Out and about

Ships waiting to dock at Port of LA – Long Beach, seen from Seal Beach. The whole world is backed up! Seal Beach is an interesting town. Most of the acreage is used to store ammunition for the US Navy, and yet there’s a Whole Foods and a Peloton store. On Electric Avenue you can see what remains of the old streetcar route. It could’ve looked like New Orleans down there. Maybe the vastness of LA could never have supported the length of streetcar routes required, but you can’t help but mourn.

After viewing the vessels, we went for pho at Pho 79 in Little Saigon. Fantastic, cheap, a great richness of flavor, although was it really more than 20% better than my local pho place? Still, some people live for that 20%.

Las Vegas remains itself. Mask enforcement in casinos is diligent, to my surprise. Back in May it was a maskless wilderness, but Delta seems to have put the fear out there. We were present in the Bellagio sportsbook for one of the more wrenching communal emotions you can feel in a sportsbook, when a team (the Chicago Bears, in this case) covers the spread (against Pittsburgh) but fails to win. Thus Pittsburgh fans/bettors disappointed, Bears fans disappointed and bettors mildly satisfied? A mingling of disappointment and emotional anticlimax, felt in the air.
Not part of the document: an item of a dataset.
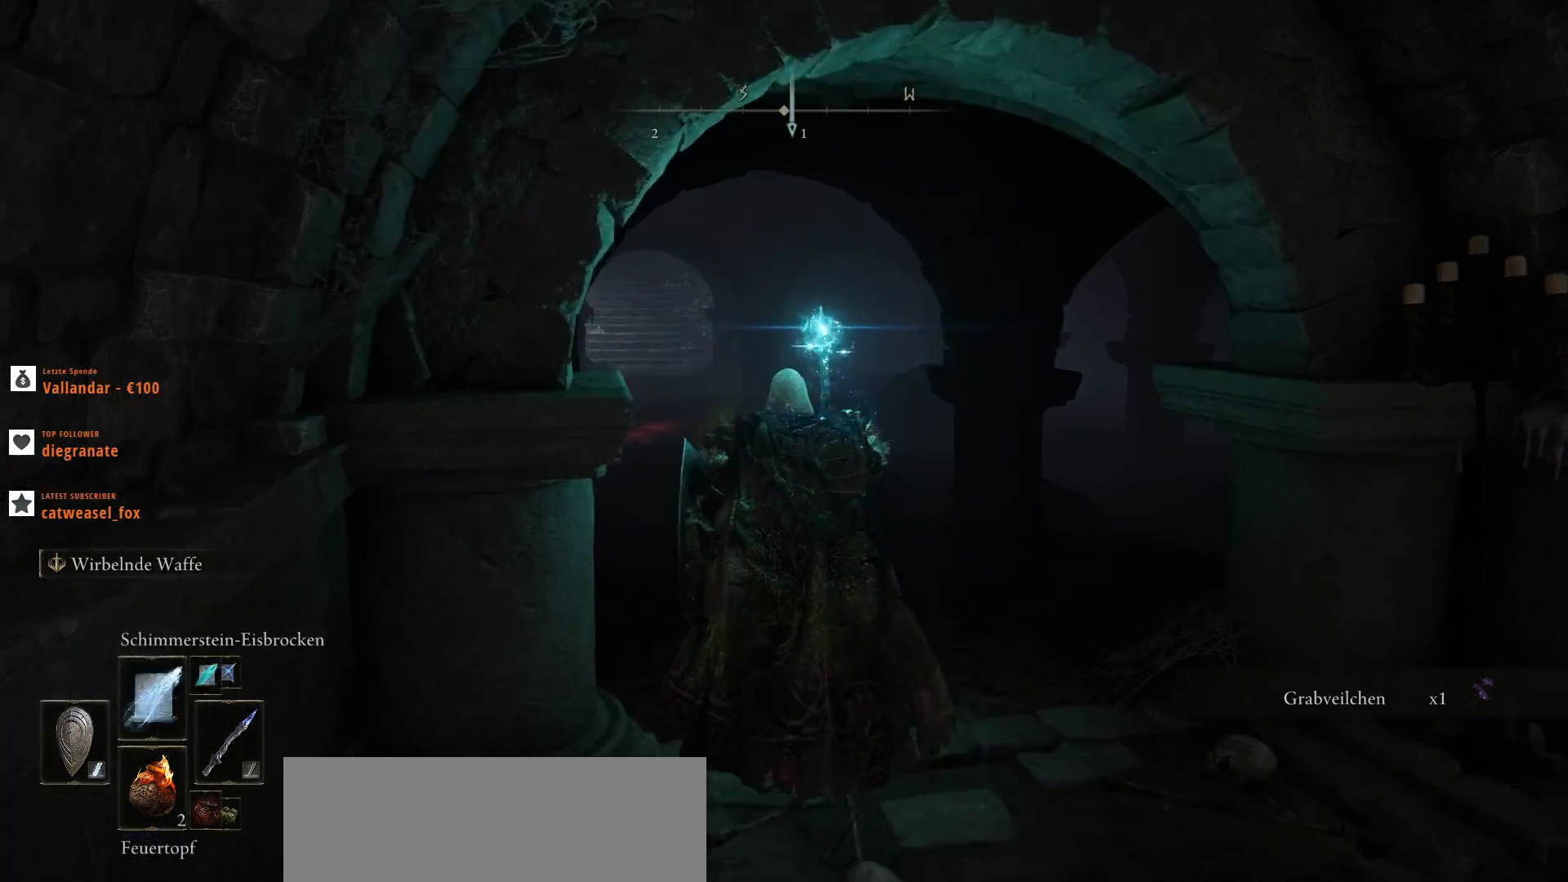
{"keys": ["w"], "mouse": [], "events": [[100, "1", "up"]]}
At least one occasion of dudes attempting to start the “Let’s Go Brandon” chant in the bathroom. Permission to be obnoxious was always an appeal of Las Vegas I suppose, but it does seem like obnoxiousness in general is on the rise.

It was a great pleasure to attend the Pro Bull Riding World Finals. I was not bored! Brave dudes: the safety team/ bullfighters who lure away the bull after the rider is thrown. I had the opportunity to ask one of these dudes what I should do in the event I had to fill in for him: “don’t run in straight lines. Four legs is gonna outrun two.” Sometimes these guys have to cut out a cowboy who’s caught under a rope. Doing knifework on a bucking bull, not an easy job. They’re brave like the banderilleros in a traditional Spanish bullfight, who also don’t get enough credit.

So far as I could tell, despite rumors of testicle electrocuting, no real harm is done to the bulls. It’s the humans who are getting damaged. Eli Vastbinder won the final round despite a dislocated shoulder and several broken ribs.

Human/bull sport has a long history, I was reminded of the bull leapers depicted in the Great Palace of Knossos, 1450 or so BCE.